The new standards say "switching arrangements," under which drug companies offer financial incentives to shift patients from one drug to another, "are suspect under the anti-kickback statute."
Similar arrangements, under which companies pay drugstores or pharmacy benefit managers to contact patients or doctors to encourage them to change from one drug to another, are also suspect, the government said. It warned companies that they would run afoul of the law if they rewarded pharmacies and pharmacy benefit managers for "moving market share" from one product to another.
The inspector general said that payments to consultants, advisers and researchers "pose a substantial risk of fraud and abuse" if the payments exceed "fair market value for the services rendered."
The new guidelines say that drug makers can violate the kickback statute when they offer entertainment, recreation, travel, meals or similar benefits; when they sponsor "educational conferences"; and when they offer research grants, gifts, gratuities and "other business courtesies" to doctors, hospitals and other health care providers who influence the prescribing of drugs.
The standards also apply to financial incentives given to purchasing coalitions that buy drugs and medical devices for hospitals. The buying groups are sometimes paid by manufacturers whose products they are supposed to evaluate objectively.
Ms. Rehnquist said that every drug company should appoint a compliance officer, establish a hotline to receive complaints of fraud and abuse and consider paying rewards to employees who report misconduct.
Under the new standards, companies are responsible not only for their own employees, but also for sales agents and contractors who "engage in improper marketing and promotional activities" on their behalf.
In April, the Pharmaceutical Research and Manufacturers of America, a trade group for brand-name drug companies, adopted a voluntary marketing code setting out what sales representatives may do in dealings with doctors and other health care professionals.
The code says, for example, that a drug maker cannot give golf balls emblazoned with the company's name to doctors, because the products do not provide a benefit to patients.

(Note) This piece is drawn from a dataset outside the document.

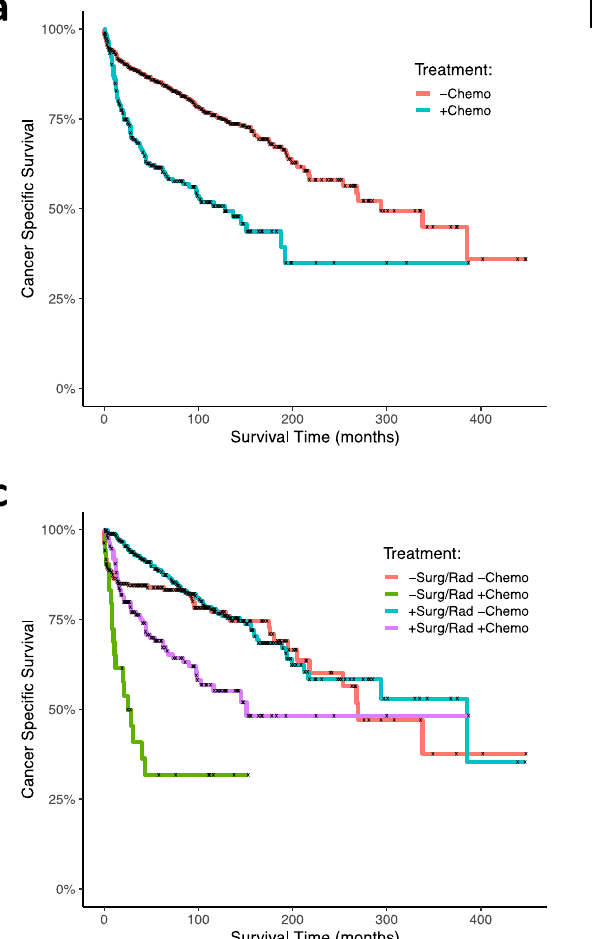
Figure 3. Kaplan–Meier curves of ONB patient cancer-specific survival associated ( a ) with and without chemotherapy treatment, ( b ) with and without radiation therapy plus and surgery, and ( c ) combinations of chemotherapy, radiation, and surgery. Abbreviations: chemo, chemotherapy; surg, surgery; rad, radiation.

The inspector general said that compliance with the industry code was desirable, but "will not necessarily protect a manufacturer from prosecution or liability for illegal conduct."

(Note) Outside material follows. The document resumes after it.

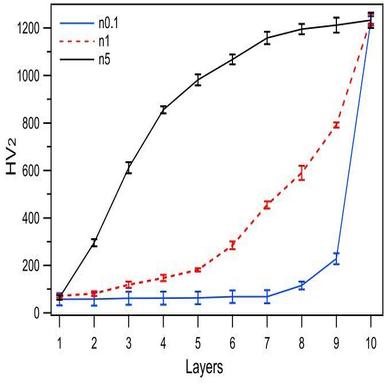
Change the hardness of layer for FGM samples depending on the compositional gradient.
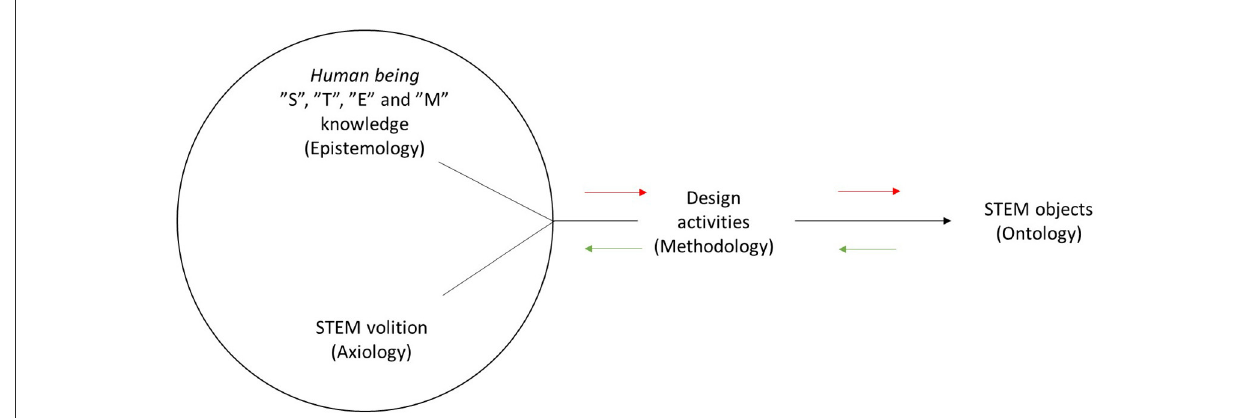
FIGURE2 A reinterpretation of Mitcham’s (1994) philosophical framework for STEM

Employers and health plans hire pharmacy benefit managers to review and pay claims for prescription drugs, to help control costs and to coordinate care for patients.
Barrett Toan, chairman of Express Scripts, a pharmacy benefit manager in St. Louis, said drug makers paid rebates to pharmacy benefit managers "to make their products more attractive-to improve their position on the formulary," increasing the likelihood that their drugs will be prescribed, in preference to products made by other companies.

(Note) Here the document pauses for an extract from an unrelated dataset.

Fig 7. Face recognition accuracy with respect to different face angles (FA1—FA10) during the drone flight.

John M. Rector, senior vice president of the National Community Pharmacists Association, said, "Pharmacy benefit managers increasingly take payments from drug makers, with the result that patients are switched from a product that might be the best prescription drug for them to a more expensive brand-name product."
The new standards say that drug companies may be subject to civil and criminal penalties if they report inaccurate or incomplete data on the prices or sales of their products. The government uses such information to compute reimbursement under Medicare and Medicaid, and the inspector general said the reported prices should reflect any discounts or rebates offered to buyers.
Ms. Rehnquist said that if drug makers found "credible evidence" of violations of federal law or regulations, they should notify the government within 60 days, or sooner if beneficiaries could be harmed.
In recent years, the government has issued guidance to other segments of the health care industry on how to prevent fraud and abuse. Those guidelines were addressed to doctors, hospitals, nursing homes, laboratories, home care agencies and suppliers of medical equipment.